A native of Anazarbus, (today's Turkey), Dioscorides likely studied medicine nearby at the school in Tarsus, which had a pharmacological emphasis, and he dedicated his medical books to Laecanius Arius, a medical practitioner there. Though he writes he lived a "soldier's life" or "soldier-like life", his pharmacopeia refers almost solely to plants found in the Greek-speaking eastern Mediterranean, making it likely that he served in campaigns or traveled in a civilian capacity, less widely as supposed. The name Pedanius is Roman, suggesting that an aristocrat of that name sponsored him to become a Roman citizen.

Pietro Andrea Gregorio Mattioli (1501 – 1577) was a doctor and naturalist born in Siena. He received his MD at the University of Padua in 1523. Vesalius attended medical school at the same time. He subsequently practiced the profession in Siena, Rome, Trento, and Gorizia, becoming a personal physician of Ferdinand II, Archduke of Austria in Prague, and of Maximillian II, Holy Roman Emperor, in Vienna.

De materia medicaBetween 50-70 C.E., Dioscorides wrote the five-volume book in his native Greek, which became the precursor to all modern pharmacopeias.  In contrast to many classical authors, Dioscorides' work, materia medica was in circulation through the early modern period and eclipsed even the Hippocratic corpus. It was circulated in Greek, Latin, and Arabic translations.

Several illustrated manuscripts of De materia medica survive. The most famous are the lavishly illustrated Vienna Dioscurides produced in Constantinople in 512/513 AD. Densely illustrated Arabic copies survive from the 12th and 13th centuries, while Greek manuscripts survive today in the monasteries of Mount Althos.

De materia medica is the prime historical source of information about the medicines used by the Greeks, Romans, and other cultures of antiquity. The work also records some plants' Dacian, Thracian, Roman, ancient Egyptian, and Carthaginian names of about 600 plants. It formed the core of the European pharmacopeia through the 19th century. Of the variety of herbal remedies for dental ailments Dioscorides recommends olives in various forms, including an olive oil extract boiled and smeared on unhealthy teeth to extract them, the olive oil as a mouth rinse for badly afflicted gums, and the green sprigs of the olive tree to cleanse the teeth rather than reed twigs.

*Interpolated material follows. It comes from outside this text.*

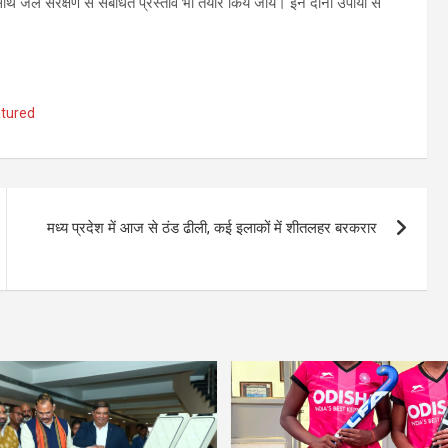
साथ जल संरक्षण से संबंधित प्रस्ताव भी तैयार किये जायें। इन दोनों उपायों से
tured
मध्य प्रदेश में आज से ठंड ढीली, कई इलाकों में शीतलहर बरकरार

Pietro Andrea Gregorio Mattioli's translation and commentaries of the De Materia Medica of Dioscorides include 100 new plants. The first Italian translation of De Materia Medica appeared in 1544 in Venice. Ten years later, the first Latin version of Commentarii was published, with the French version in 1561 in Lyon. Our copy is the second edition (1566). The woodcuts in Mattioli's work were of a high standard, allowing recognition of the plant even when the text was obscure. The volume includes hand-colored illustrations of 600 plants. A noteworthy inclusion is an early variety of tomato, the first documented example of the vegetable being grown and eaten in Europe.